Ваше задание>
Подставьте «dataset» вместо «series» во всех строках ниже и выпишите строки заново, больше ничего не меняя. Изображения в ответ не включайте.

========

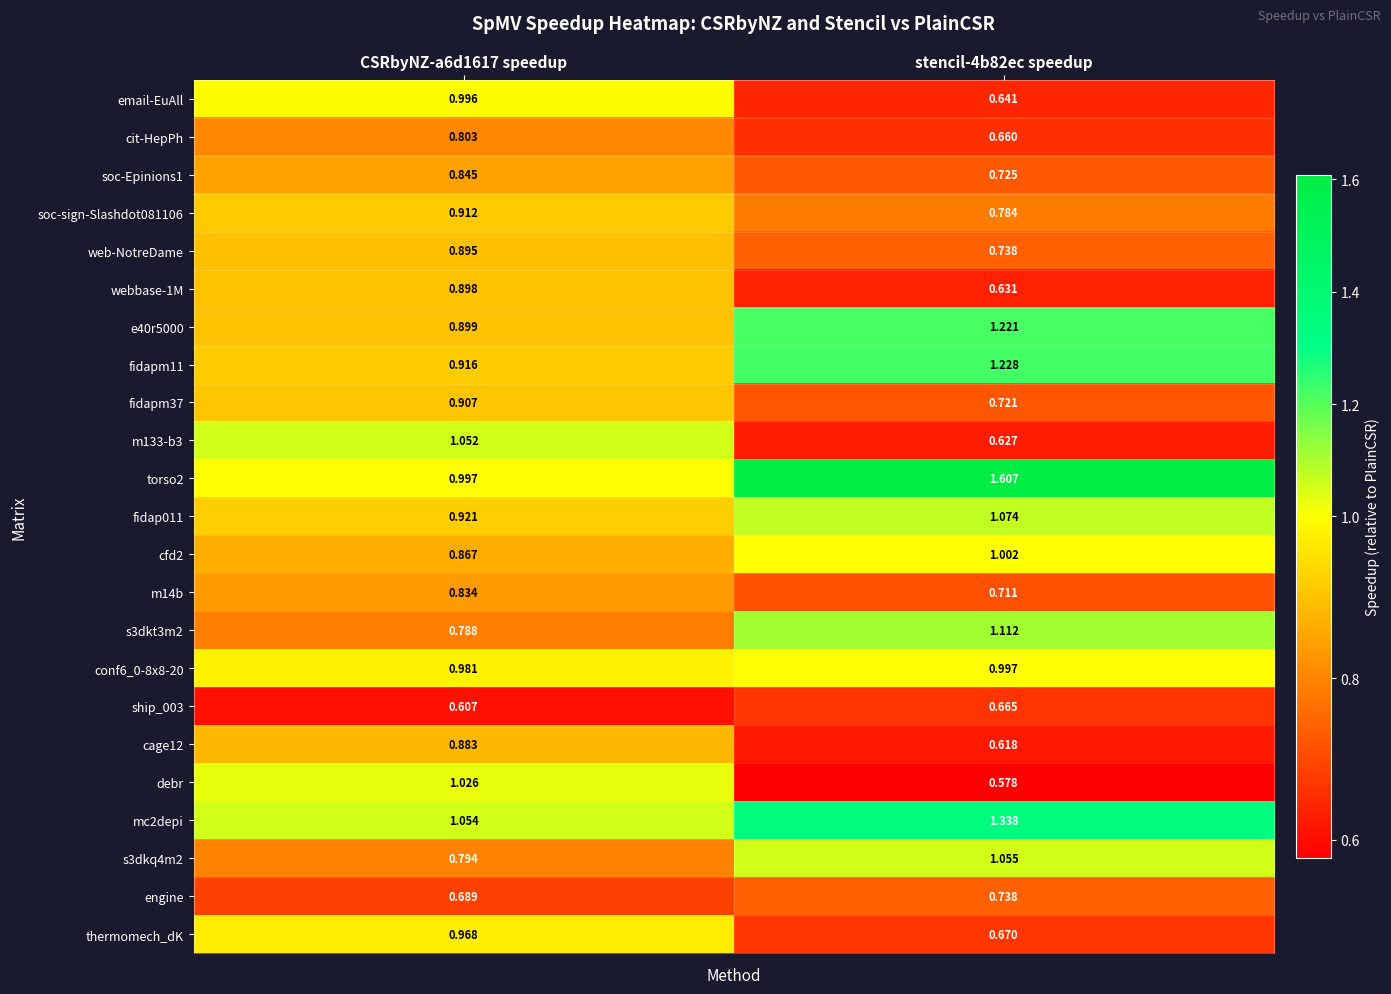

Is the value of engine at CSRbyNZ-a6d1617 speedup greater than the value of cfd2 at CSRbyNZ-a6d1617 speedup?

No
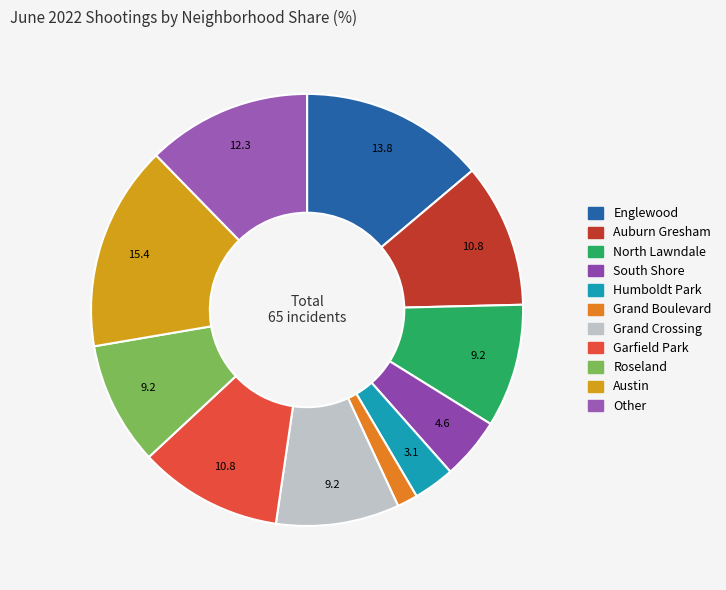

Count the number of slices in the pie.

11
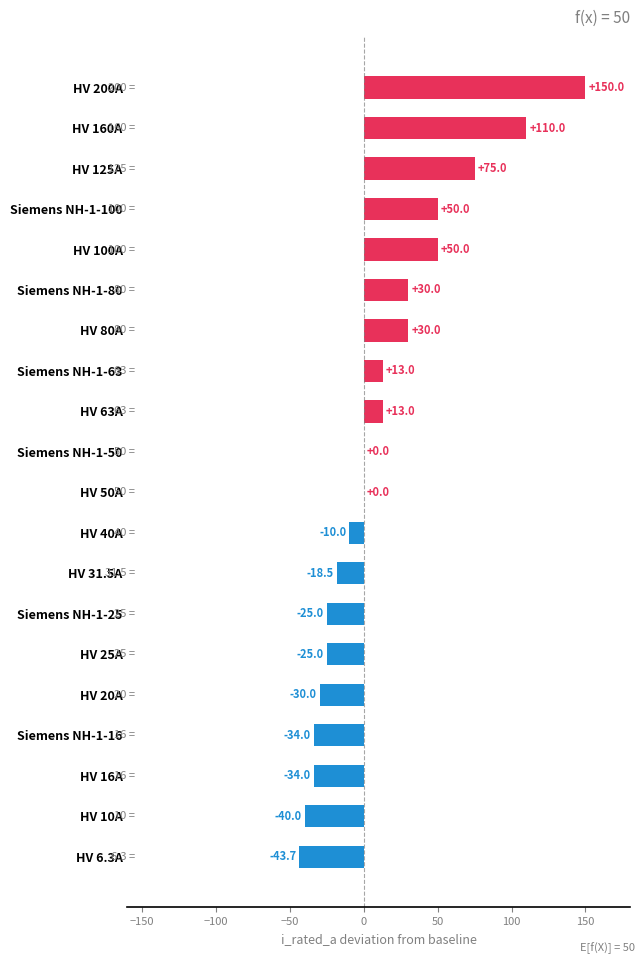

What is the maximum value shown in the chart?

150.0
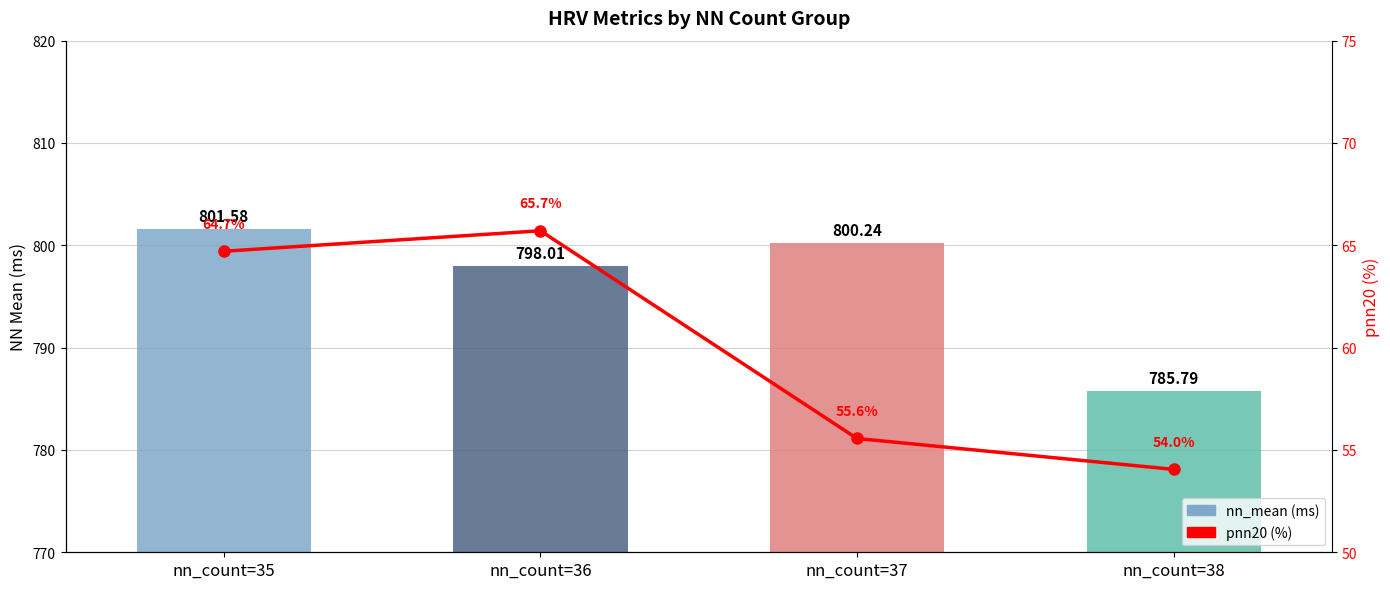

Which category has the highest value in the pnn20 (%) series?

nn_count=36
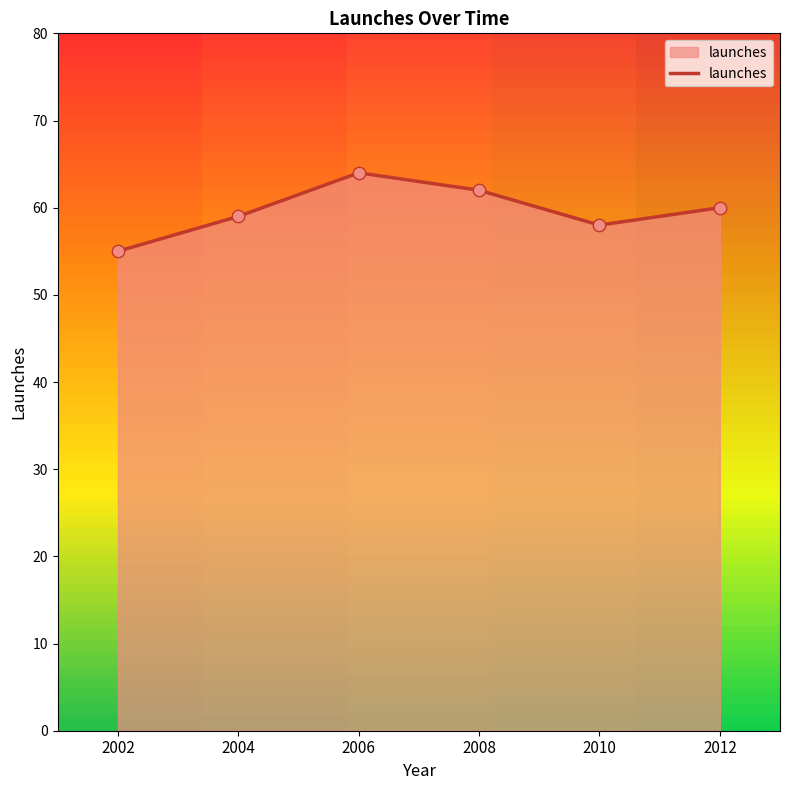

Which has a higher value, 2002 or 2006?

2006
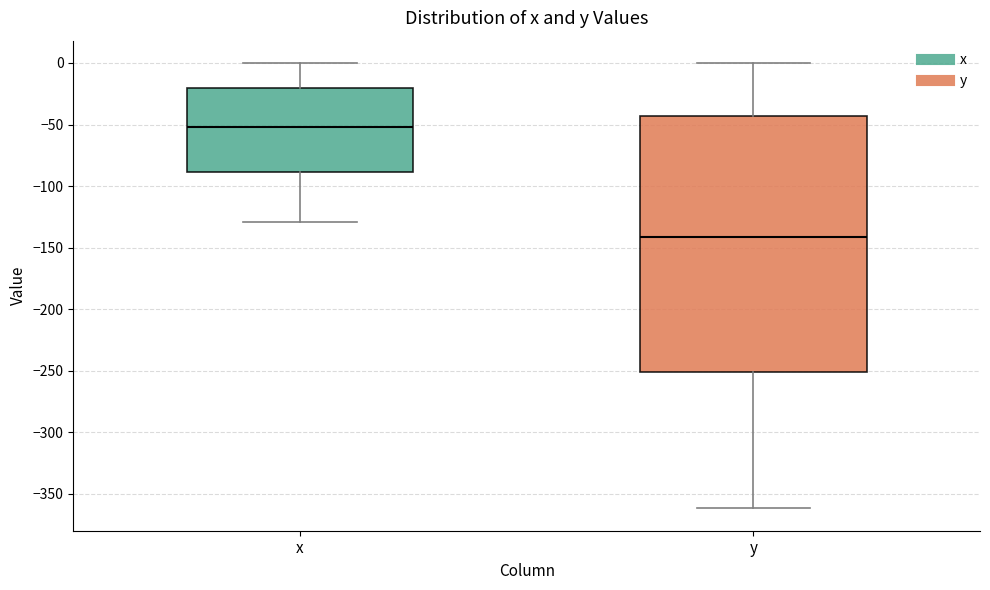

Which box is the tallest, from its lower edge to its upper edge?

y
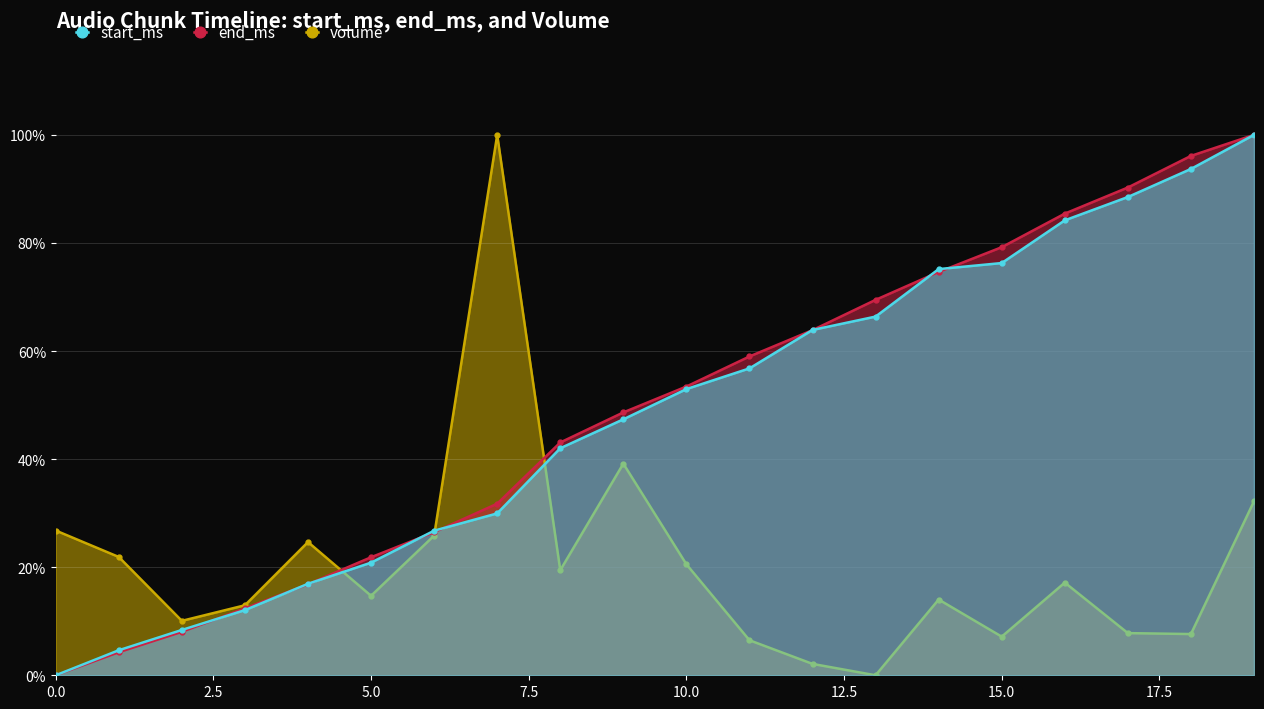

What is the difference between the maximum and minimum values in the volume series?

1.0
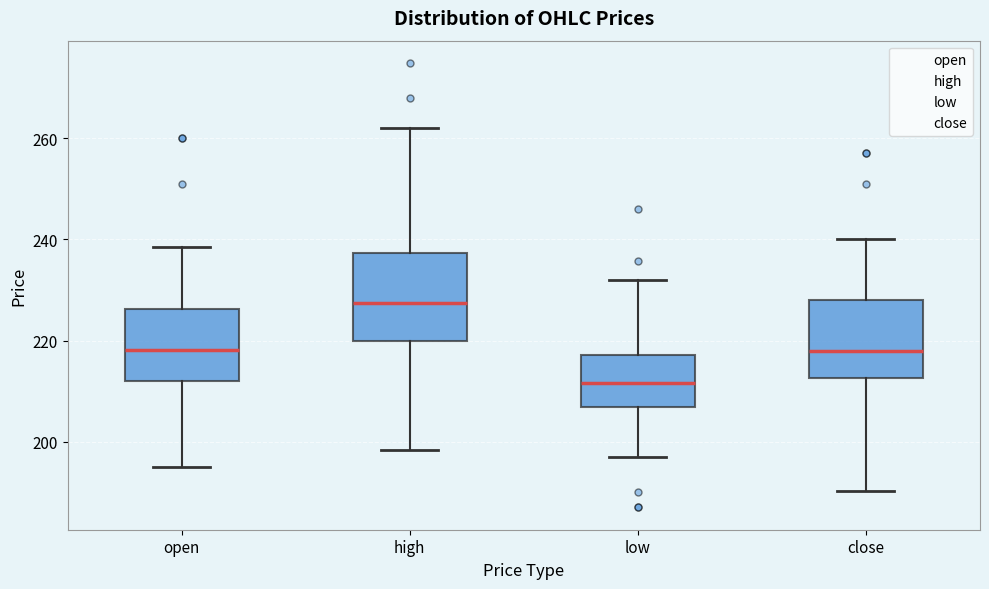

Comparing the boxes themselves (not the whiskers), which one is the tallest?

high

========

Поле для ответа>
Is the value of engine at CSRbyNZ-a6d1617 speedup greater than the value of cfd2 at CSRbyNZ-a6d1617 speedup?

No

Count the number of slices in the pie.

11

What is the maximum value shown in the chart?

150.0

Which category has the highest value in the pnn20 (%) dataset?

nn_count=36

Which has a higher value, 2002 or 2006?

2006

Which box is the tallest, from its lower edge to its upper edge?

y

What is the difference between the maximum and minimum values in the volume dataset?

1.0

Comparing the boxes themselves (not the whiskers), which one is the tallest?

high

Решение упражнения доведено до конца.